[Opening Dataset entries section]

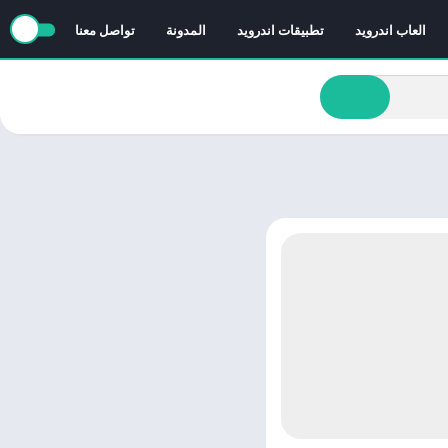
العاب اندرويد
تطبيقات اندرويد
المدونة
تواصل معنا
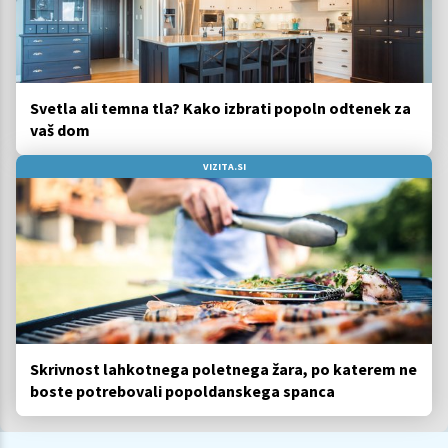
Svetla ali temna tla? Kako izbrati popoln odtenek za
vaš dom
VIZITA.SI
Skrivnost lahkotnega poletnega žara, po katerem ne
boste potrebovali popoldanskega spanca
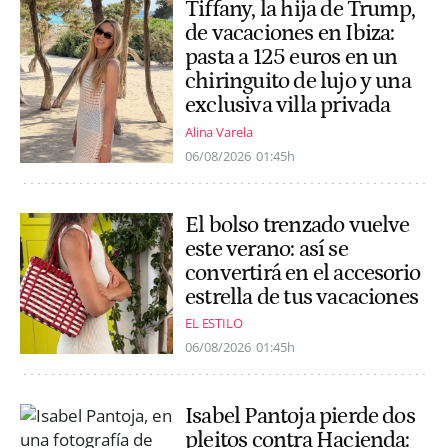
Tiffany, la hija de Trump,
de vacaciones en Ibiza:
pasta a 125 euros en un
chiringuito de lujo y una
exclusiva villa privada
Alina Varela
06/08/2026
01:45h
El bolso trenzado vuelve
este verano: así se
convertirá en el accesorio
estrella de tus vacaciones
EL ESTILO
06/08/2026
01:45h
Isabel Pantoja pierde dos
pleitos contra Hacienda:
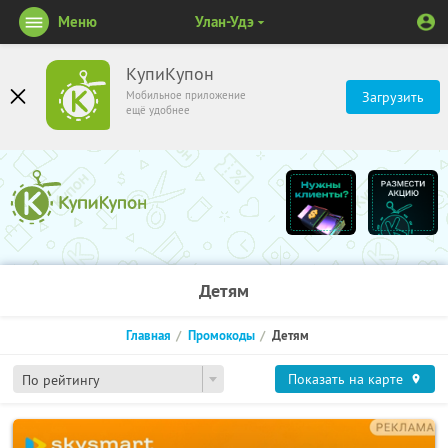
Меню
Улан-Удэ
КупиКупон
Мобильное приложение
Загрузить
ещё удобнее
Детям
Главная
Промокоды
Детям
Показать на карте
По рейтингу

[Closing Dataset entries section]

Aim of the task: Set out the text of all four entries above as one numbered list, one line per item, with blank lines omitted. Leave the pictures out of your answer.

Response to the task:
1. العاب اندرويد
2. تطبيقات اندرويد
3. المدونة
4. تواصل معنا
5. Svetla ali temna tla? Kako izbrati popoln odtenek za
6. vaš dom
7. VIZITA.SI
8. Skrivnost lahkotnega poletnega žara, po katerem ne
9. boste potrebovali popoldanskega spanca
10. Tiffany, la hija de Trump,
11. de vacaciones en Ibiza:
12. pasta a 125 euros en un
13. chiringuito de lujo y una
14. exclusiva villa privada
15. Alina Varela
16. 06/08/2026
17. 01:45h
18. El bolso trenzado vuelve
19. este verano: así se
20. convertirá en el accesorio
21. estrella de tus vacaciones
22. EL ESTILO
23. 06/08/2026
24. 01:45h
25. Isabel Pantoja pierde dos
26. pleitos contra Hacienda:
27. Меню
28. Улан-Удэ
29. КупиКупон
30. Мобильное приложение
31. Загрузить
32. ещё удобнее
33. Детям
34. Главная
35. Промокоды
36. Детям
37. Показать на карте
38. По рейтингу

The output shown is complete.